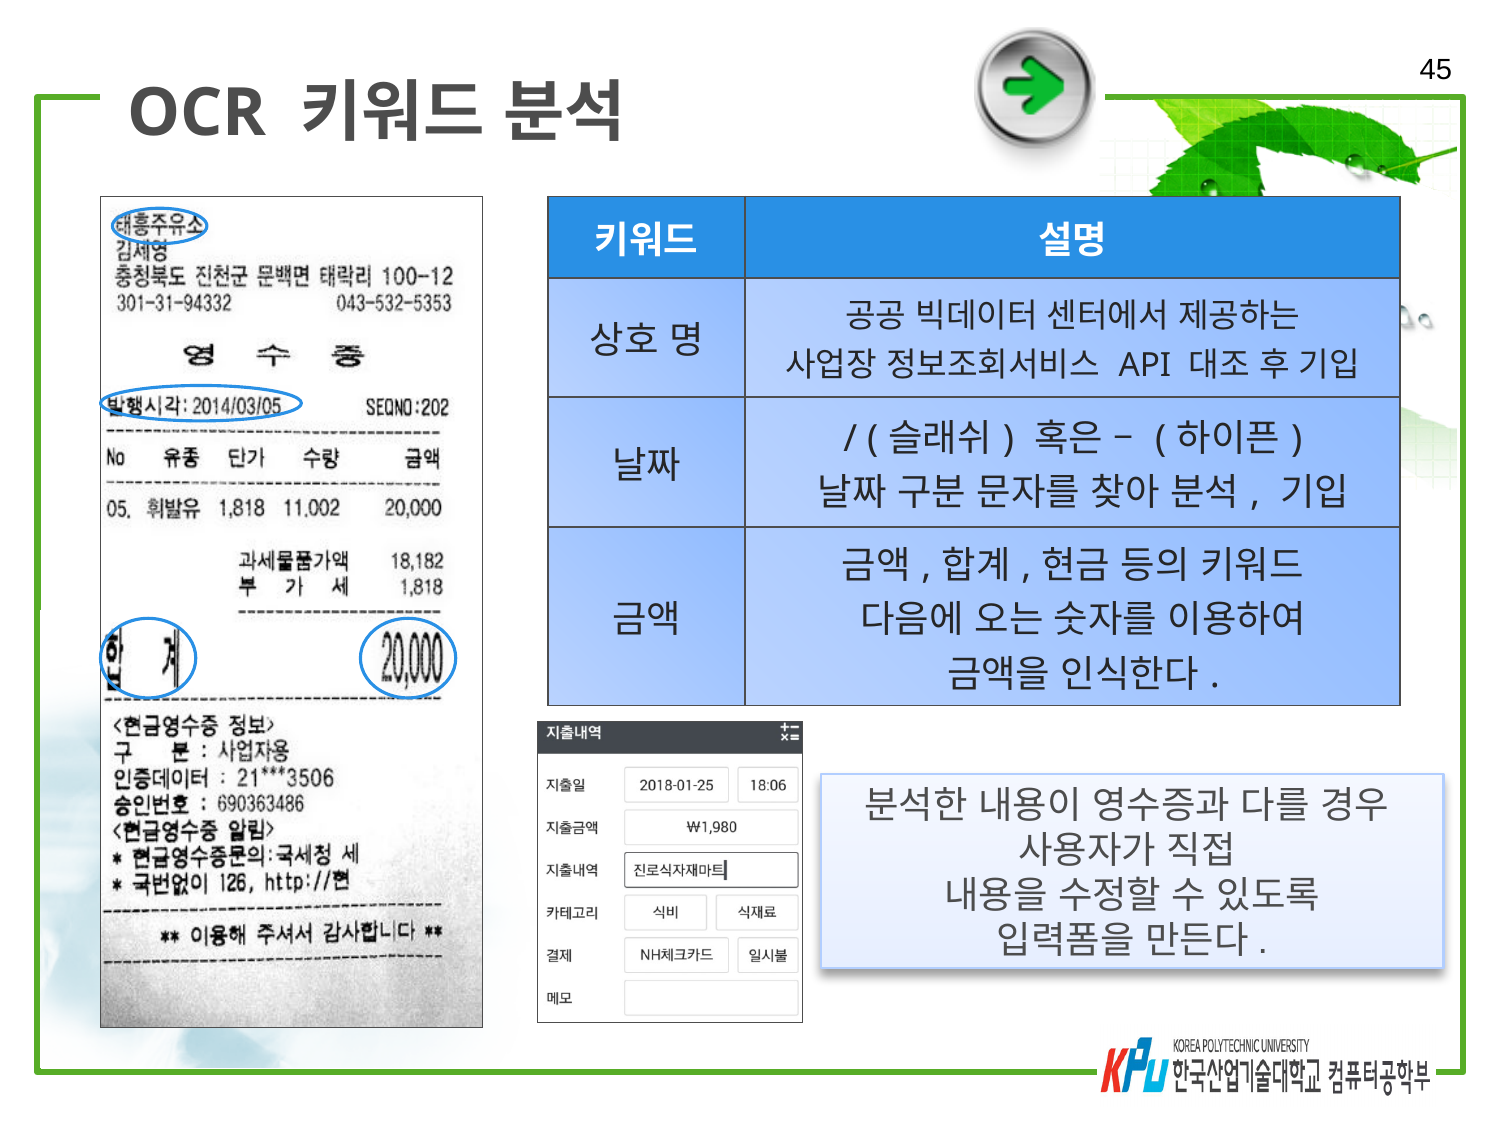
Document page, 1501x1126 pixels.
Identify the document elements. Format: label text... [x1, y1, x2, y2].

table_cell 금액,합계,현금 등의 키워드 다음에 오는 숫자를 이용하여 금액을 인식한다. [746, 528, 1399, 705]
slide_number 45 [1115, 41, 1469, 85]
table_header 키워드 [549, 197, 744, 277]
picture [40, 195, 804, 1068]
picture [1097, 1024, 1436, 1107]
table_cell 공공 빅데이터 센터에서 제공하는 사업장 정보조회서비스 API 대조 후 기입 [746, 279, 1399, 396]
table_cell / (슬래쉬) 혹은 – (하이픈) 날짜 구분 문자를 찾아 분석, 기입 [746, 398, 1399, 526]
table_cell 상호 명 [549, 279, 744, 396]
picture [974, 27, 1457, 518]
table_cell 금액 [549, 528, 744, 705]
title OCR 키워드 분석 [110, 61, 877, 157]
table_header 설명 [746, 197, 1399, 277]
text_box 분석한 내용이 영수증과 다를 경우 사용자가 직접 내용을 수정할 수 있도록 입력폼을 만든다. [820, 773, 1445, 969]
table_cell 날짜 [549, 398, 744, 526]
────
- **TASK DETAILS**:
Omit the pictures, then copy out all the data exactly as it stands.

- **WORKED SOLUTION**:
Document page, 1501x1126 pixels.
Identify the document elements. Format: label text... [x1, y1, x2, y2].

table_cell 금액,합계,현금 등의 키워드 다음에 오는 숫자를 이용하여 금액을 인식한다. [746, 528, 1399, 705]
slide_number 45 [1115, 41, 1469, 85]
table_header 키워드 [549, 197, 744, 277]
picture [40, 195, 804, 1068]
picture [1097, 1024, 1436, 1107]
table_cell 공공 빅데이터 센터에서 제공하는 사업장 정보조회서비스 API 대조 후 기입 [746, 279, 1399, 396]
table_cell / (슬래쉬) 혹은 – (하이픈) 날짜 구분 문자를 찾아 분석, 기입 [746, 398, 1399, 526]
table_cell 상호 명 [549, 279, 744, 396]
picture [974, 27, 1457, 518]
table_cell 금액 [549, 528, 744, 705]
title OCR 키워드 분석 [110, 61, 877, 157]
table_header 설명 [746, 197, 1399, 277]
text_box 분석한 내용이 영수증과 다를 경우 사용자가 직접 내용을 수정할 수 있도록 입력폼을 만든다. [820, 773, 1445, 969]
table_cell 날짜 [549, 398, 744, 526]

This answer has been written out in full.